Prompt: The response should be exactly the number of lines in the material below that contain the word "from".

*** Begin section ***

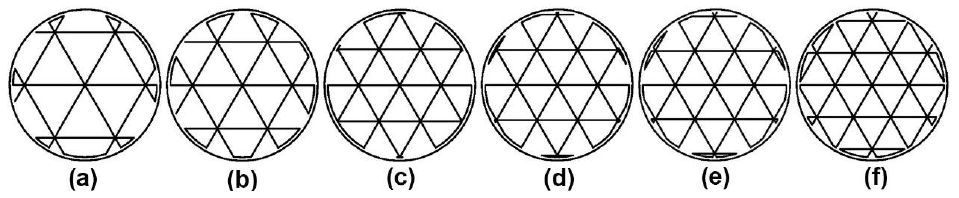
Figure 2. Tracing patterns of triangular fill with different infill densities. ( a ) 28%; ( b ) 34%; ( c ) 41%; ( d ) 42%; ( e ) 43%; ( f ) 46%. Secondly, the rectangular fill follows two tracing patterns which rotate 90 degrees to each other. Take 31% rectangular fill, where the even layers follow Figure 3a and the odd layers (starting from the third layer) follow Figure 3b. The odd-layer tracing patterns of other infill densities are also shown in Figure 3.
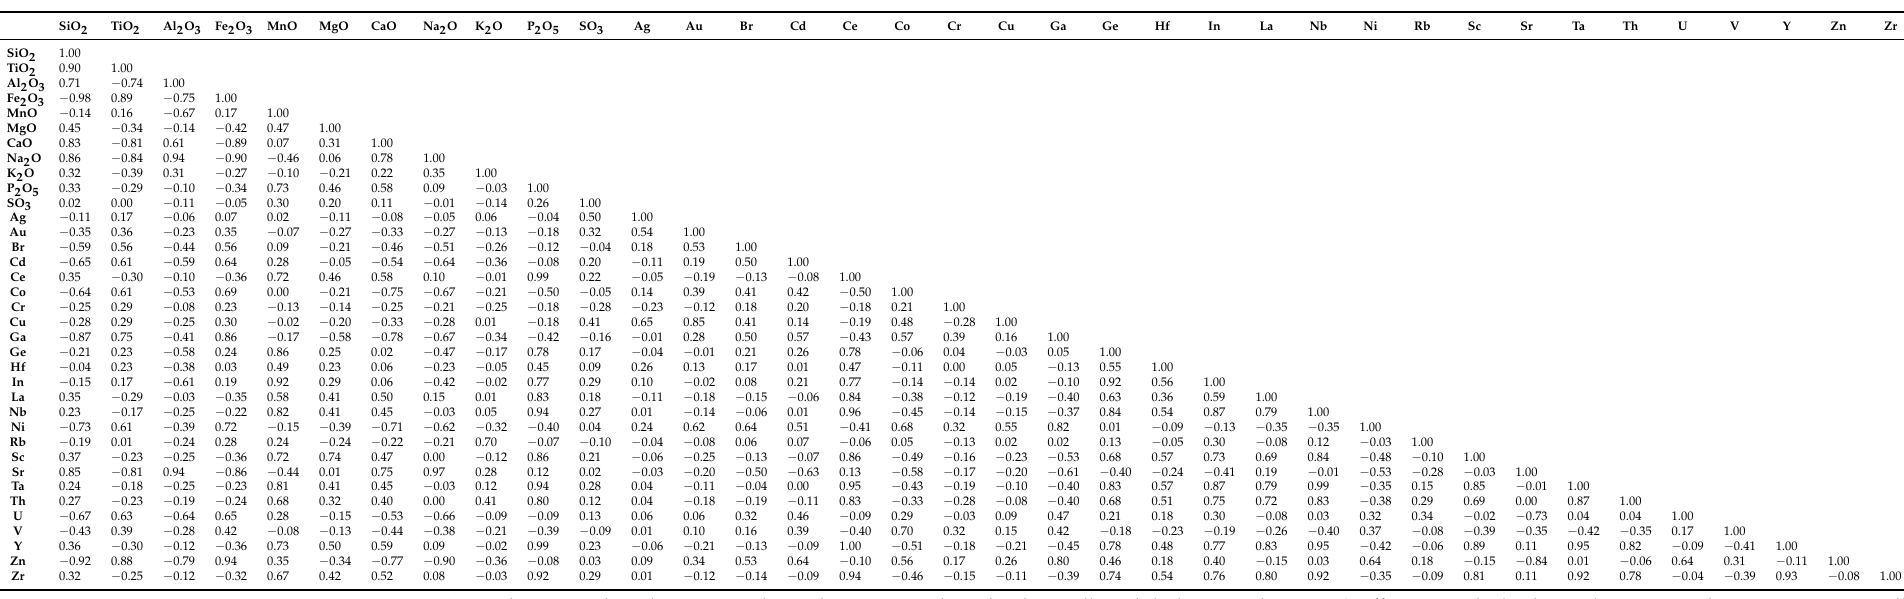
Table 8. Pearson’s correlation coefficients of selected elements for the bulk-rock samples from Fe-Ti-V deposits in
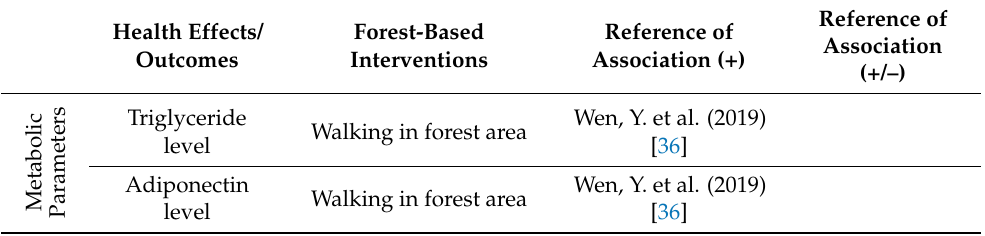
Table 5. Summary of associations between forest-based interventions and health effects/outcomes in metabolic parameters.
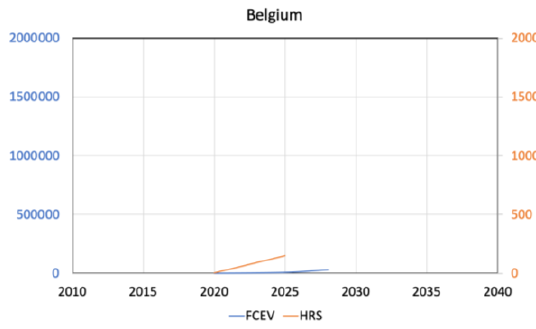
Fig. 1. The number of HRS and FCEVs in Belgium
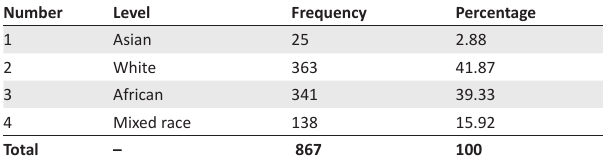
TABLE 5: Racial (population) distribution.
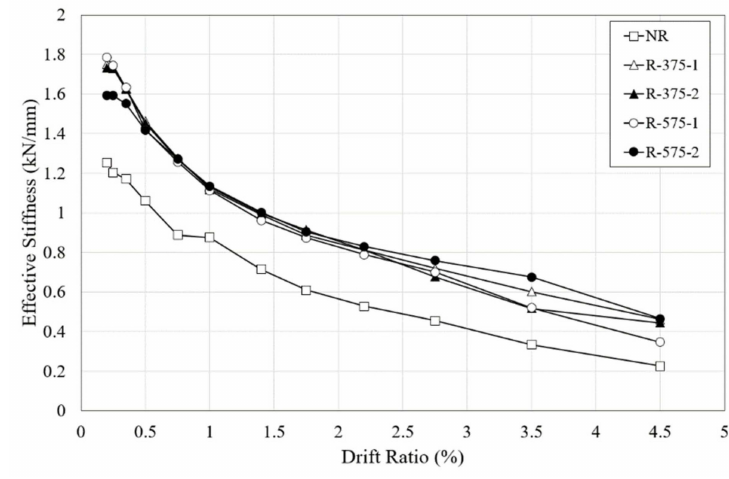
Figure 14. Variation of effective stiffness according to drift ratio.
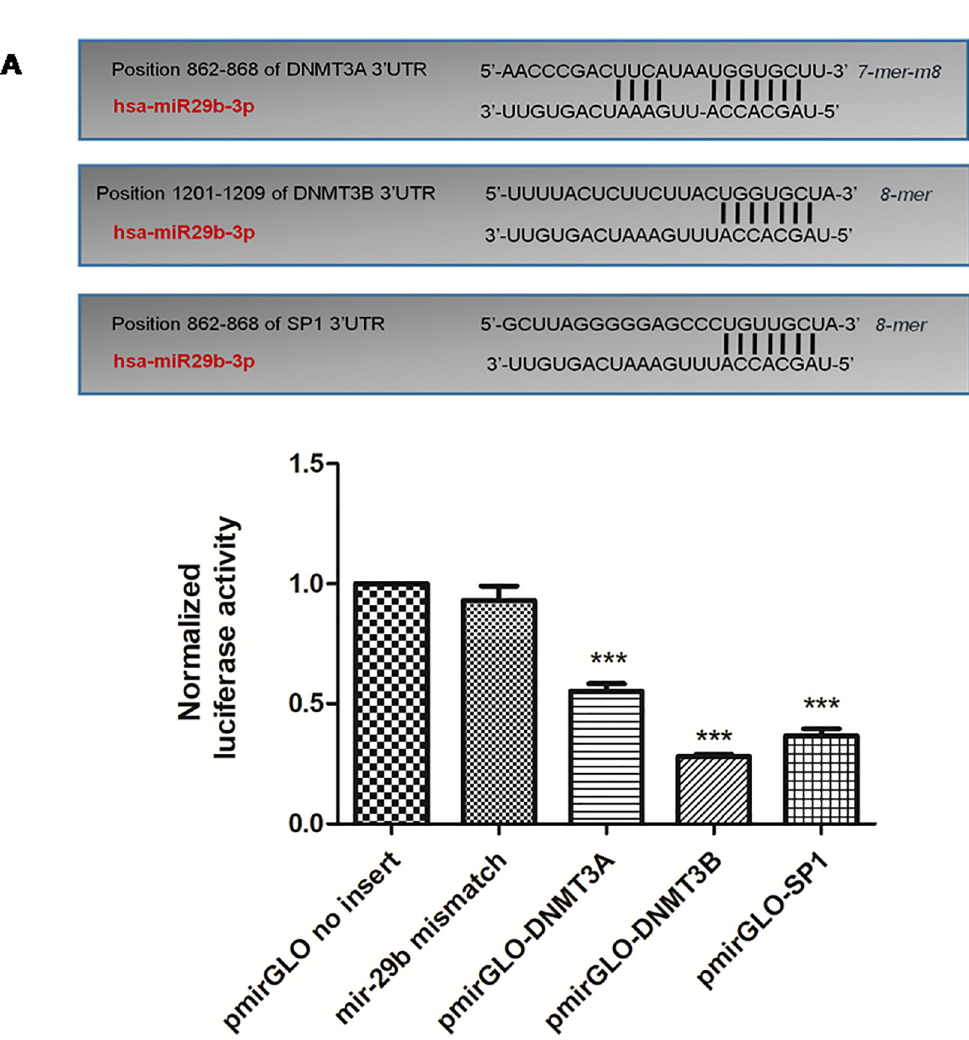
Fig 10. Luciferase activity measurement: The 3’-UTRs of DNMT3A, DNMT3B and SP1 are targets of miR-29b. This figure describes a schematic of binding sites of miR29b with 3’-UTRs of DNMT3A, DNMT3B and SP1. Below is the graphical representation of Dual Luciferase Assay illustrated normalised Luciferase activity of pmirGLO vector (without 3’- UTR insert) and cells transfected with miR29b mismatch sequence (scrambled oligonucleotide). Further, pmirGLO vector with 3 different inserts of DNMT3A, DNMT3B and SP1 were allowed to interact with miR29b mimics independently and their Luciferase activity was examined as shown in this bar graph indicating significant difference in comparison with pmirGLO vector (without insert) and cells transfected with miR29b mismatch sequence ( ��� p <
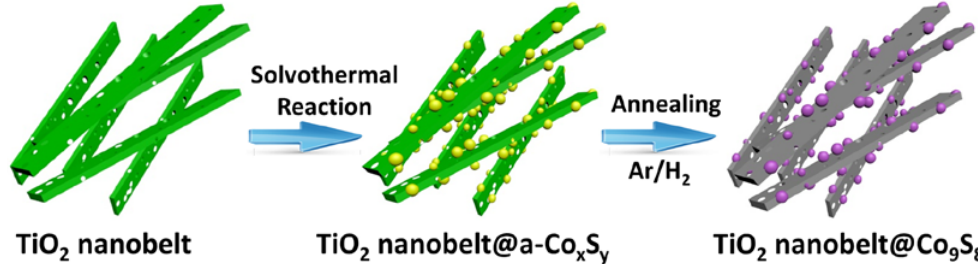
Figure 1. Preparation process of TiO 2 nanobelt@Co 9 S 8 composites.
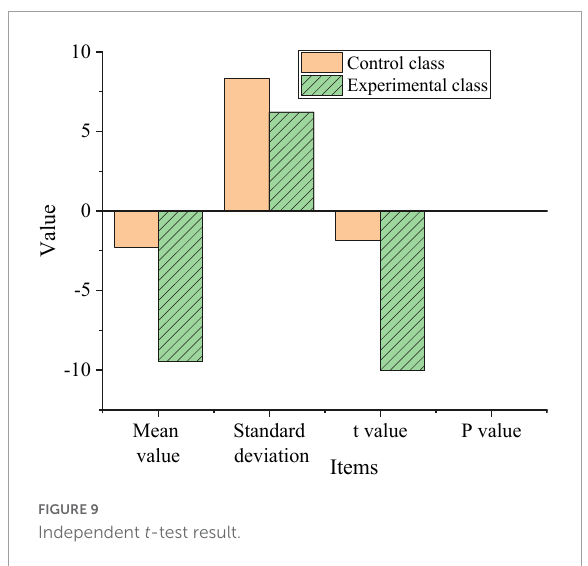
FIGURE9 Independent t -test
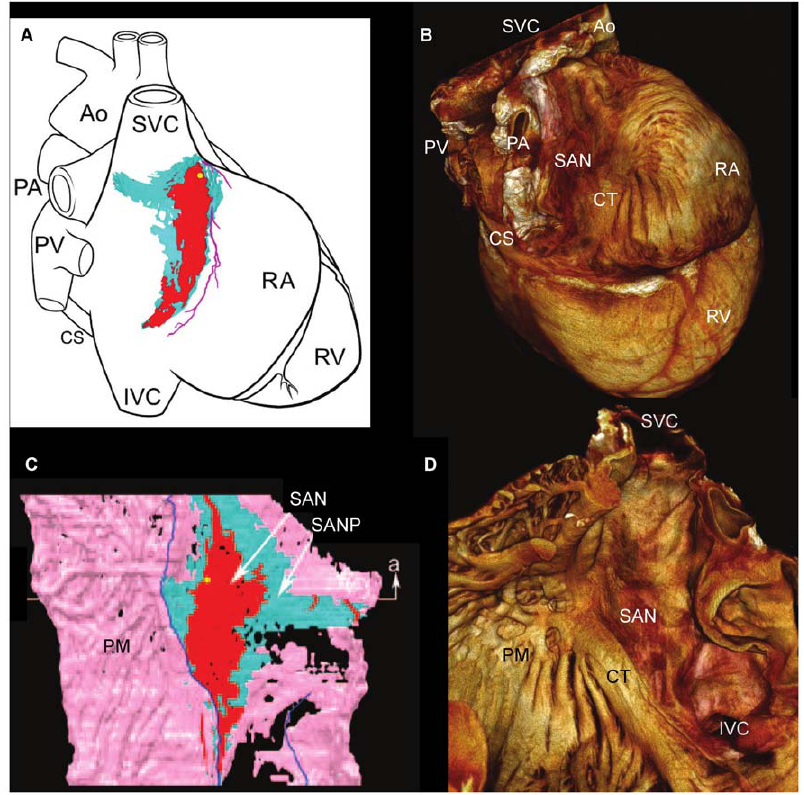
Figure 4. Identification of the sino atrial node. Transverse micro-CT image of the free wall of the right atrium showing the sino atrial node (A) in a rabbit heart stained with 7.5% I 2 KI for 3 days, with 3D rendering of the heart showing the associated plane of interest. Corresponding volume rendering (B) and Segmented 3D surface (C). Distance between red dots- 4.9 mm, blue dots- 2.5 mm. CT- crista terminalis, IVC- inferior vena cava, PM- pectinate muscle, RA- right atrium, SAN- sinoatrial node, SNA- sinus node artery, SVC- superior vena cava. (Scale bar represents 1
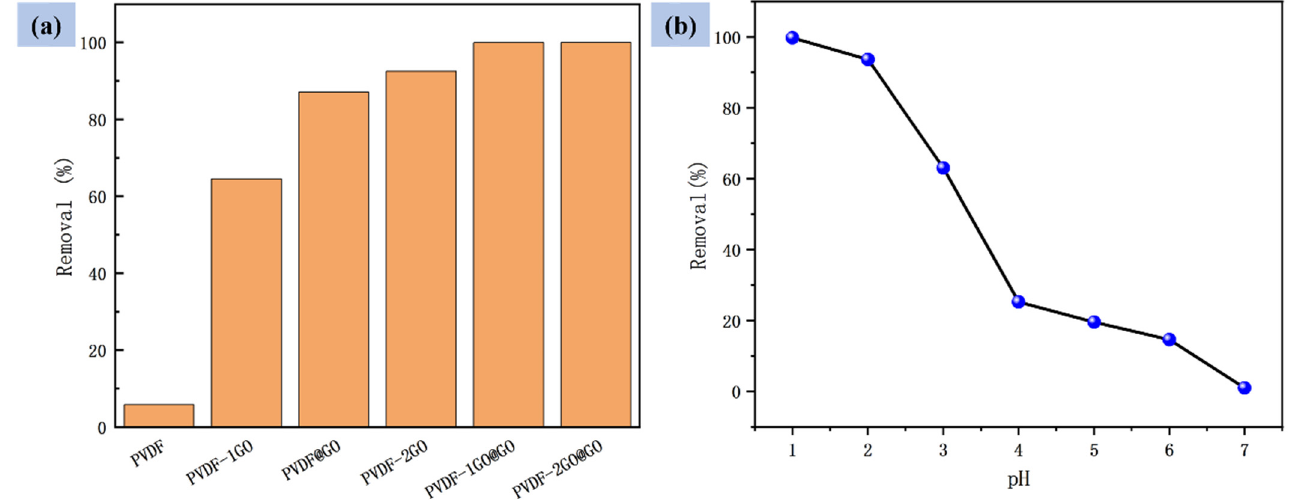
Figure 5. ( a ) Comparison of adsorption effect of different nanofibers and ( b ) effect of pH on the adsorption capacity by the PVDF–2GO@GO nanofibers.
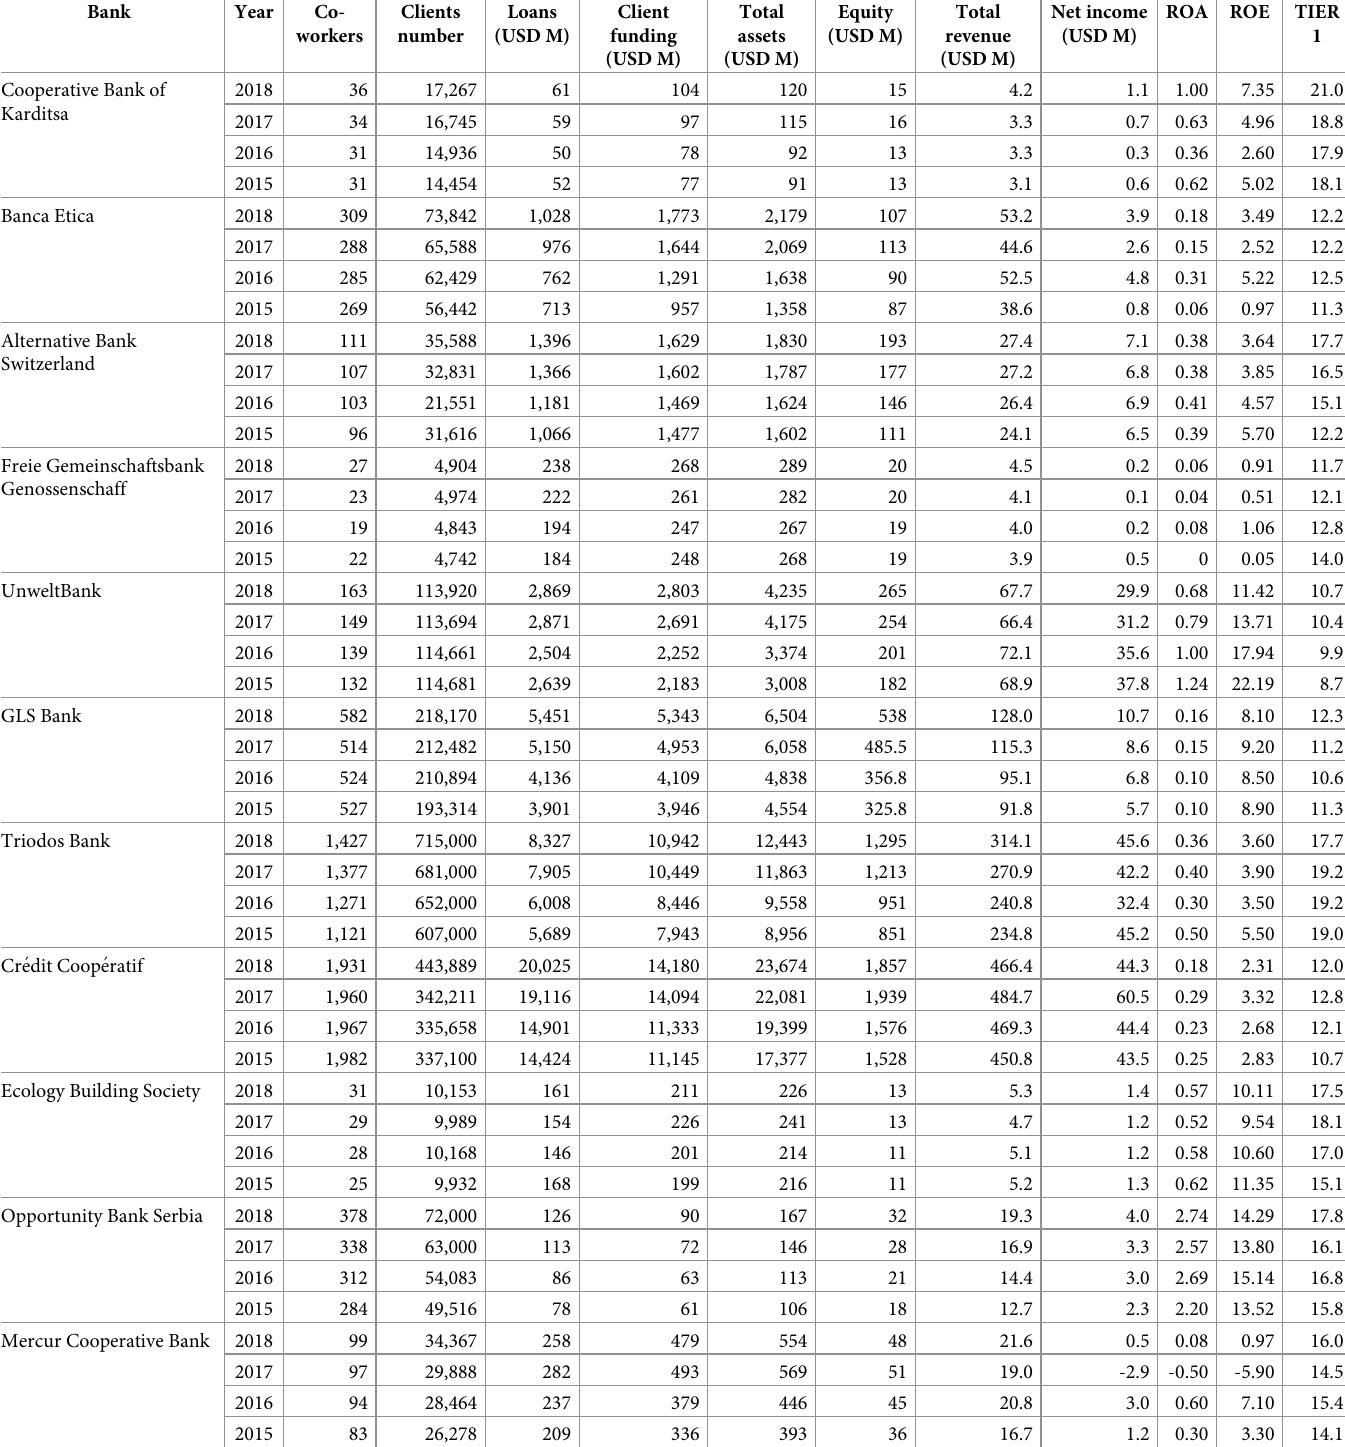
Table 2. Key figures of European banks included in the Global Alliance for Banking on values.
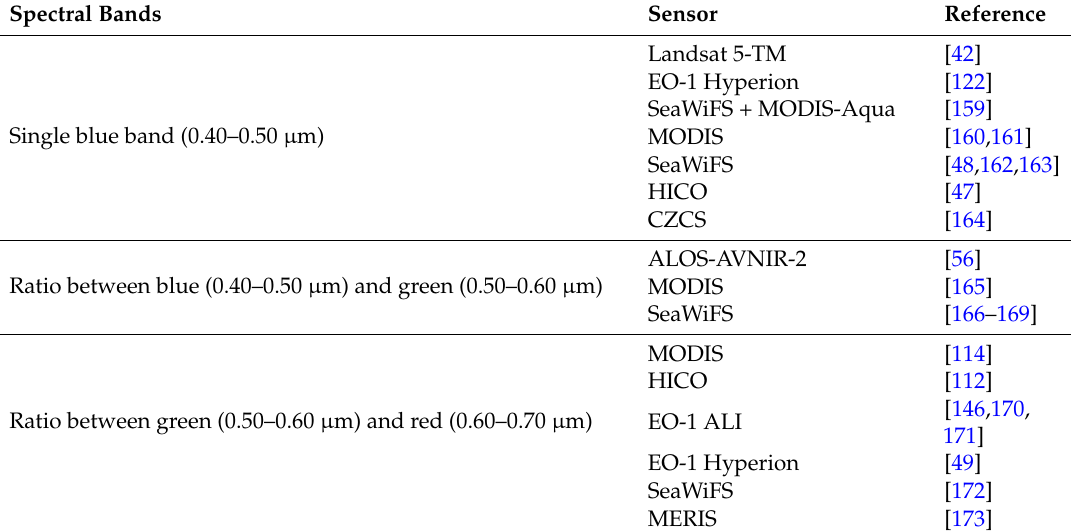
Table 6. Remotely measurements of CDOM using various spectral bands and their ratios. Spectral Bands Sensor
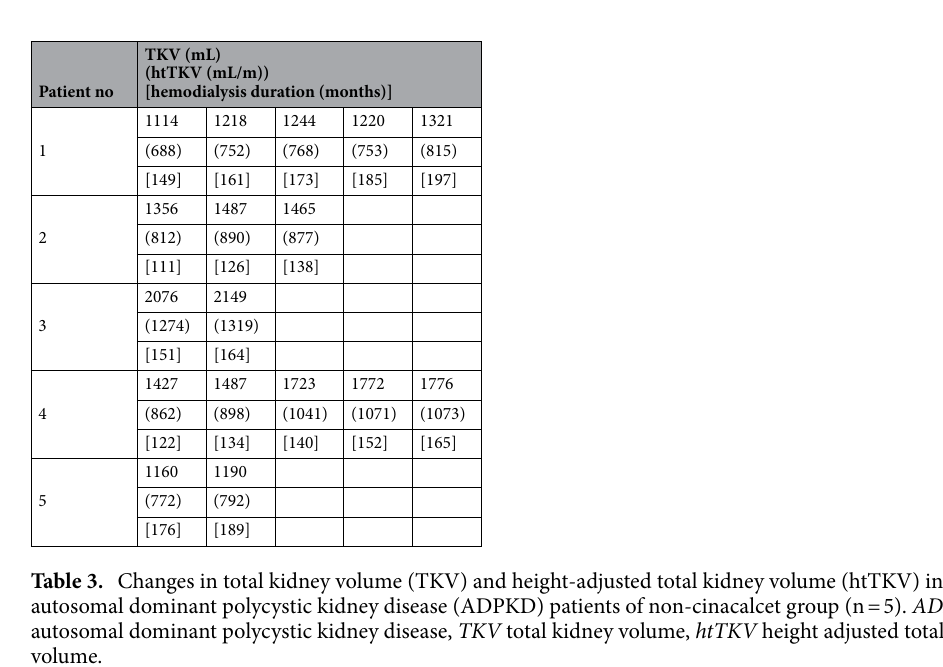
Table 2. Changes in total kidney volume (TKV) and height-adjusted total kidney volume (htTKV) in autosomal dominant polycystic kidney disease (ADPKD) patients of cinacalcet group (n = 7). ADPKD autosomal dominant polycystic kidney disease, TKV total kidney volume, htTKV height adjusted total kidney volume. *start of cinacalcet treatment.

*** End section ***

Answer section: 2